* [Task list]:
- a) In the text about Bell's notes, what exchange rate did Bell use to hedge its currency exposure?
- b) Transcribe the text about Bell's notes between "The subsequent falls" and "Telecom is underpriced.", inclusive.

It can choose to pay out in cash equivalent to Telecom's market price or by distributing the 437.1 million Telecom shares it still holds.
Bell, cleverly as it turned out, hedged its currency exposure at the February 1998 exchange rate of 58.65USc.
The subsequent falls in the exchange rate and in Telecom's share price mean redemption by cash equivalent will cost Bell just $US608 per $US1000 face value, a 39.2% discount. That will be very attractive to Bell if it feels Telecom is underpriced.
However, the notes were issued as an exit strategy when Bell needed money for European expansion and wanted to extract the cash backing its Telecom shareholding. The issue structure eliminated its exposure to falls in Telecom's share price.
If it elects to redeem the notes with cash it will have to establish a new exchange rate risk hedge. At that point it might look for a buyer for the strategic stake.
Under the Kiwi Share no one foreigner can own more than 10% of Telecom without government permission. But the stake would merely be passing from one foreigner to another.
Another option is for Bell to place the shares with international institutions.
Since September 1999, noteholders have been able to elect to exchange their holdings for Telecom shares. But the conversion terms mean the share price must be above $9.58 for that to make sense, so none have done so.
If Bell elects to redeem the notes by distributing shares holders will get 178.04 shares for each $US1000 of notes at face value.
That would create a huge potential overhang in the market because some noteholders are likely to be fixed interest investors who would take their losses and reinvest elsewhere.
Bell can also elect simply to continue paying noteholders their interest. The notes are due on April 1, 2003.

[Saved data entries]
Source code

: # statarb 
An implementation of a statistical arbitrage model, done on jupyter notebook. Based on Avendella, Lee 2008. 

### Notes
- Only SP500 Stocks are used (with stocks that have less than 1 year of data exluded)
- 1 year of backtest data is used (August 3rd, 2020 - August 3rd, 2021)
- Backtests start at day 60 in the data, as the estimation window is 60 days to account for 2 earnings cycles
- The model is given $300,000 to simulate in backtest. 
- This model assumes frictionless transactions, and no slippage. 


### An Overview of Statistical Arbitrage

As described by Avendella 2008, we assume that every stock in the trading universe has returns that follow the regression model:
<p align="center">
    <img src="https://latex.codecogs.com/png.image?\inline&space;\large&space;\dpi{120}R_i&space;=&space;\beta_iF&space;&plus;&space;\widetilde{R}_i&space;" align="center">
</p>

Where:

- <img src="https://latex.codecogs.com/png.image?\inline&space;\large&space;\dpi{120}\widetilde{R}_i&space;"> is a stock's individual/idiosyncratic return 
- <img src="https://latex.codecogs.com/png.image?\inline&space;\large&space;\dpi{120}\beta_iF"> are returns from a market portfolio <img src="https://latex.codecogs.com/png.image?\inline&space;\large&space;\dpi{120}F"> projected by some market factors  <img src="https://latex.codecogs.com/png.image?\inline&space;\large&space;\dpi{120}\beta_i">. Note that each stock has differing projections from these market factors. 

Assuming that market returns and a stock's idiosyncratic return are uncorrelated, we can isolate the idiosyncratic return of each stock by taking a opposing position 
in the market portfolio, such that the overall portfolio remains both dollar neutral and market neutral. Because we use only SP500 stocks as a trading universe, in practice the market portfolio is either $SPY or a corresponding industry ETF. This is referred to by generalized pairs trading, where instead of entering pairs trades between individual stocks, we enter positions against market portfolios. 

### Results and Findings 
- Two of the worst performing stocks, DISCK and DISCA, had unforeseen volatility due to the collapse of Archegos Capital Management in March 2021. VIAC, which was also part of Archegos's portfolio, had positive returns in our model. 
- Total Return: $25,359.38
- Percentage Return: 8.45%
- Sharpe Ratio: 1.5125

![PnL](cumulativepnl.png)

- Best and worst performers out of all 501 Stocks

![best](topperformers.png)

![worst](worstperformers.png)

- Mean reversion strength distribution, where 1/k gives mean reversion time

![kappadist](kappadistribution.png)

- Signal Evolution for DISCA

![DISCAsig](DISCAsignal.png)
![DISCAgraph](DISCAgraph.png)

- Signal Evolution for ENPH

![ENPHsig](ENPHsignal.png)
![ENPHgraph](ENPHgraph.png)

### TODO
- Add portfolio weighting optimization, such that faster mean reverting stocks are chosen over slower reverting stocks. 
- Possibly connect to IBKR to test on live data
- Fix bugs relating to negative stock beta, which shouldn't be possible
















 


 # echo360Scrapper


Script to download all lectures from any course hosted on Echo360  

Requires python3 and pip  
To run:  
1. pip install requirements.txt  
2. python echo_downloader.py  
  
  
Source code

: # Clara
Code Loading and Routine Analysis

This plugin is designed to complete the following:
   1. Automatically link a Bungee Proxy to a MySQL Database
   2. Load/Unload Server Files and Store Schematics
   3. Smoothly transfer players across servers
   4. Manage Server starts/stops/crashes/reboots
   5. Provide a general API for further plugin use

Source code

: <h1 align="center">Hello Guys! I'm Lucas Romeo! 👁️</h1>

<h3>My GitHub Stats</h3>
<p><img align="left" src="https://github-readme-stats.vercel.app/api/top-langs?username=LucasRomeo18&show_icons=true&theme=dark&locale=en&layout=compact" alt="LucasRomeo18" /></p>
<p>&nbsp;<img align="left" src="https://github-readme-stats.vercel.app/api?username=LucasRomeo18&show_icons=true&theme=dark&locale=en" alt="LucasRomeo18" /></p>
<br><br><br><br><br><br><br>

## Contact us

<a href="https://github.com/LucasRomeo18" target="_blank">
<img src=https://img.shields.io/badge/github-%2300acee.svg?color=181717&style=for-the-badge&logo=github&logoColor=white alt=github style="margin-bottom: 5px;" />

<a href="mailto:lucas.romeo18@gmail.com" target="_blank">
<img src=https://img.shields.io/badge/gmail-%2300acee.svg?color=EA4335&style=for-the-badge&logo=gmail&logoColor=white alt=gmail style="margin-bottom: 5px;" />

* [Answers to the exercise]:
- a) Bell hedged at the February 1998 exchange rate of 58.65USc.

- b)
The subsequent falls in the exchange rate and in Telecom's share price mean redemption by cash equivalent will cost Bell just $US608 per $US1000 face value, a 39.2% discount. That will be very attractive to Bell if it feels Telecom is underpriced.